Thursday, December 8, 2011

Rune's Presenation, part II

photo (c) Fred Stevens
from a website on mushrooms, see link below.


This is continued from Rune's presentation part I, here.  This is a little bit of editing and a little bit of addition to the last post.  I added a photo (above) from this website:


.       
            A picture of Rune's grandmother holding small tan mushrooms came up next.  She had a pained looking half-smile. 
"The second mushroom my grandmother taught me to collect and eat was a small tan mushroom she variously called a fairy ring mushroom and a tan toadstool. It’s Latin name is Marasmius oreades.”
Another shot showed the mushrooms growing in a circle.  “They grown in a circle,” Rune said, “As they use up the food in the center.  Some circles get hundreds of feet across.”  A third shot showed their peculiar hat-like shape. “Toadstools,” Rune said, "are often considered poisonous, that is, anything called a toadstool is usually thought of as poisonous.  Everyone in my neighborhood when I was a child called these toadstools and were horrified that we collected and ate them.  But they were good.  Extremely good.  And I am still alive.”
Rune passed a handout to the boy at the corner seat. “Here are some recipes for fairy-ring mushroom soup, fairy-ring rice pilaf and others, along with some links to other recipes.  I got these off the internet.  My grandmother, my mother and I always used these mushrooms like any other—cut the stems off first—in stir fries, on pizza, in lasagna, or fried in butter and served as a side dish.”

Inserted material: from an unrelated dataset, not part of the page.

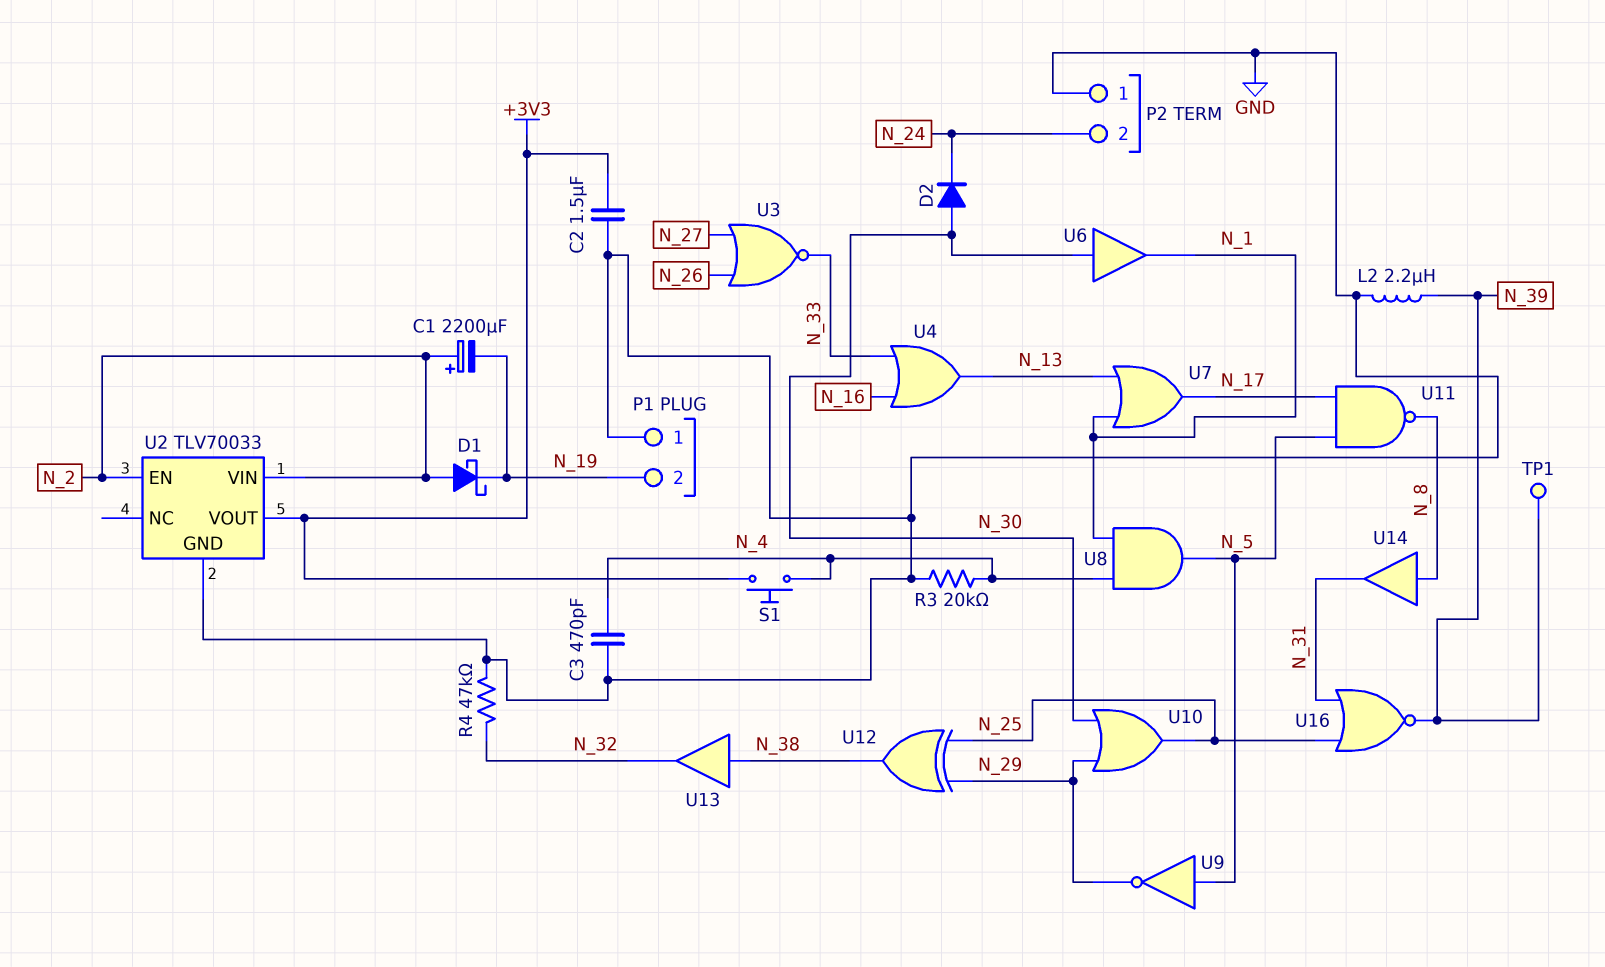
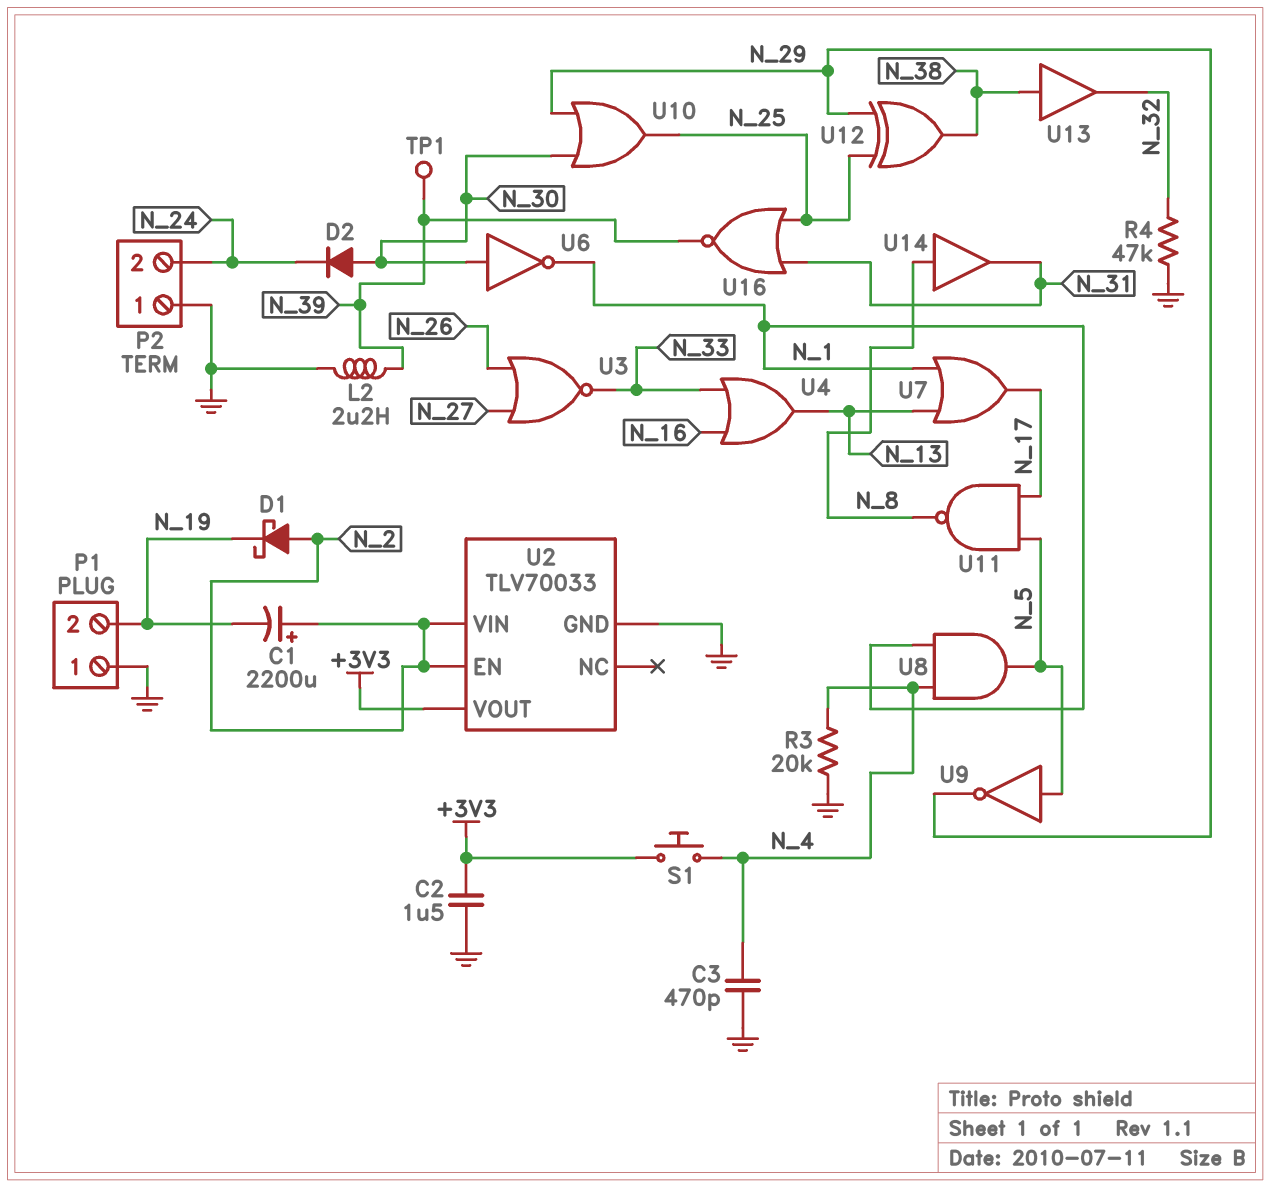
U6: buffer (in N_30, out N_1) -> NOT (in N_30, out N_1)

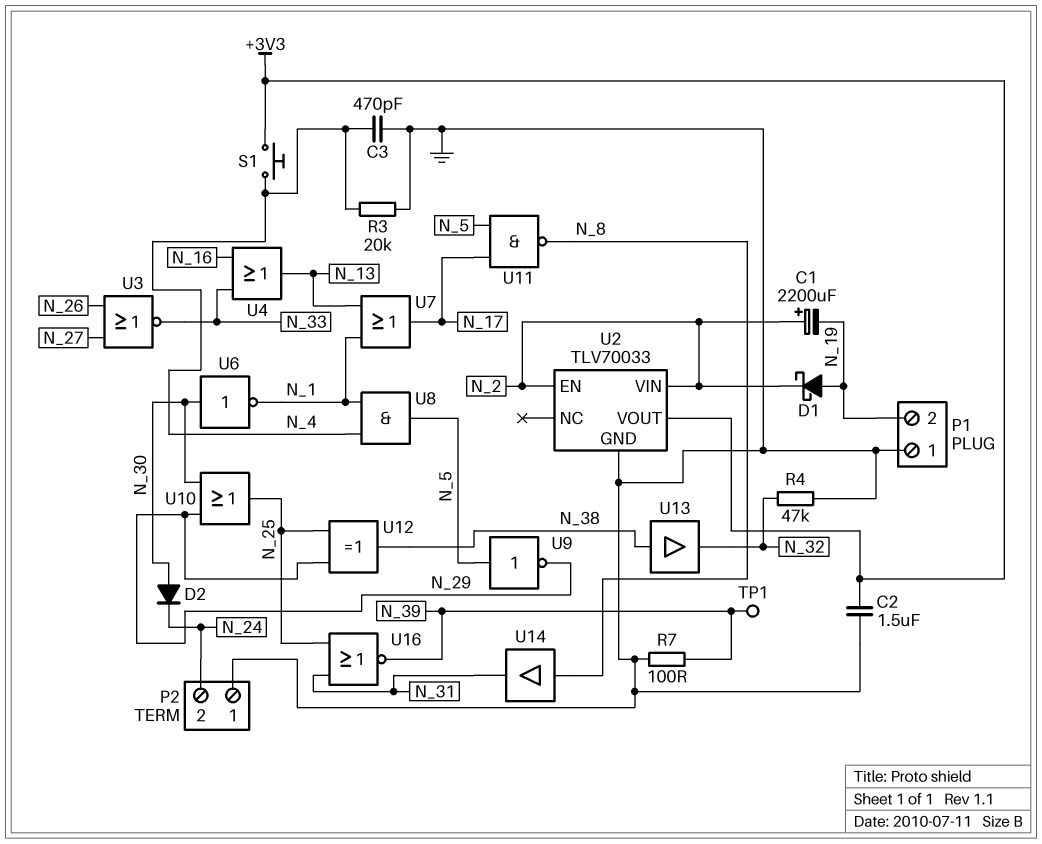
D1: schottky (A N_2, K N_19) -> schottky (A N_19, K N_2)
L2: 2.2uH (GND, N_39) -> none
R7: none -> 100 (GND, N_39)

NOTE:  Although this is a novel and the STORY is from the imagination, the plot and characters, parts of it are true, and this but about my grandmother and the mushrooms is true and from my real childhood.  These are, in fact, the mushrooms we ate.
I do not, however, have any pictures of my grandmother with mushrooms (I don't think) In fact, I have very few pictures of her, as she did not like to have her picture taken.  Here is one.  


I am the kind of dy-eee-ah looking child on the left of the photo.  My grandmother (the one who gathered mushrooms, though my other grandmother may also have gathered mushrooms) is the one in the center, between my mother and father.